What you are asked to do → The lines wanted run from the first one below through the one with "(IHC) histopathology image". Return them exactly.

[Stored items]
· · ·

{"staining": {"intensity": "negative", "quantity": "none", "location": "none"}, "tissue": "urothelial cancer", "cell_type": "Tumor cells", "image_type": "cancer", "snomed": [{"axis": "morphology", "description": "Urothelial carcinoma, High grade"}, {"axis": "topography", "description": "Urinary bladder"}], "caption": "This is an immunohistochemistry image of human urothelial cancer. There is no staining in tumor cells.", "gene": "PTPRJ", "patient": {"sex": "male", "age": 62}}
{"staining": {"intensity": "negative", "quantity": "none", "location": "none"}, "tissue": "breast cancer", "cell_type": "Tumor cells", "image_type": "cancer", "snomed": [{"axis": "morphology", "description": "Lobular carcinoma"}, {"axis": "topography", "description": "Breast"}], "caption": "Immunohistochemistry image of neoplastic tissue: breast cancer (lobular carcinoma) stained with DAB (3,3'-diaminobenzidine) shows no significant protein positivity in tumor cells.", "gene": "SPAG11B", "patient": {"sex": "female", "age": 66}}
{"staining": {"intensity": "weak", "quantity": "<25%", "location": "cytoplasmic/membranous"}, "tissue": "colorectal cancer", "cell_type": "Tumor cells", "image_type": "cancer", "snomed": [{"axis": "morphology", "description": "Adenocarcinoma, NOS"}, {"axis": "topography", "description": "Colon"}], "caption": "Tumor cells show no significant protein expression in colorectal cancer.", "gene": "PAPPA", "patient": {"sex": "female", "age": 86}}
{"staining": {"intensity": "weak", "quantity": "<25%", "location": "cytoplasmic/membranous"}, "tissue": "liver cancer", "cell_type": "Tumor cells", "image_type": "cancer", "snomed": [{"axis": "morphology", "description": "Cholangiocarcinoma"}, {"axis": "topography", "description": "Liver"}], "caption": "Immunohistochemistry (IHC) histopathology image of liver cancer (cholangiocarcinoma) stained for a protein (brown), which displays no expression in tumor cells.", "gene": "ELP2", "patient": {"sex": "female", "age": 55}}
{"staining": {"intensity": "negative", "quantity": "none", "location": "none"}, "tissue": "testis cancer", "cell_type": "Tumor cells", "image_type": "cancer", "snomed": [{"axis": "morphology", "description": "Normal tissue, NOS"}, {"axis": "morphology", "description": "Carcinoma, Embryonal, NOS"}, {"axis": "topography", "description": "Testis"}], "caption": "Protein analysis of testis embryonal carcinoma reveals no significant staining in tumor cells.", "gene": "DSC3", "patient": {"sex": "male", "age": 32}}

· · ·

Solution for this exercise →
{"staining": {"intensity": "negative", "quantity": "none", "location": "none"}, "tissue": "urothelial cancer", "cell_type": "Tumor cells", "image_type": "cancer", "snomed": [{"axis": "morphology", "description": "Urothelial carcinoma, High grade"}, {"axis": "topography", "description": "Urinary bladder"}], "caption": "This is an immunohistochemistry image of human urothelial cancer. There is no staining in tumor cells.", "gene": "PTPRJ", "patient": {"sex": "male", "age": 62}}
{"staining": {"intensity": "negative", "quantity": "none", "location": "none"}, "tissue": "breast cancer", "cell_type": "Tumor cells", "image_type": "cancer", "snomed": [{"axis": "morphology", "description": "Lobular carcinoma"}, {"axis": "topography", "description": "Breast"}], "caption": "Immunohistochemistry image of neoplastic tissue: breast cancer (lobular carcinoma) stained with DAB (3,3'-diaminobenzidine) shows no significant protein positivity in tumor cells.", "gene": "SPAG11B", "patient": {"sex": "female", "age": 66}}
{"staining": {"intensity": "weak", "quantity": "<25%", "location": "cytoplasmic/membranous"}, "tissue": "colorectal cancer", "cell_type": "Tumor cells", "image_type": "cancer", "snomed": [{"axis": "morphology", "description": "Adenocarcinoma, NOS"}, {"axis": "topography", "description": "Colon"}], "caption": "Tumor cells show no significant protein expression in colorectal cancer.", "gene": "PAPPA", "patient": {"sex": "female", "age": 86}}
{"staining": {"intensity": "weak", "quantity": "<25%", "location": "cytoplasmic/membranous"}, "tissue": "liver cancer", "cell_type": "Tumor cells", "image_type": "cancer", "snomed": [{"axis": "morphology", "description": "Cholangiocarcinoma"}, {"axis": "topography", "description": "Liver"}], "caption": "Immunohistochemistry (IHC) histopathology image of liver cancer (cholangiocarcinoma) stained for a protein (brown), which displays no expression in tumor cells.", "gene": "ELP2", "patient": {"sex": "female", "age": 55}}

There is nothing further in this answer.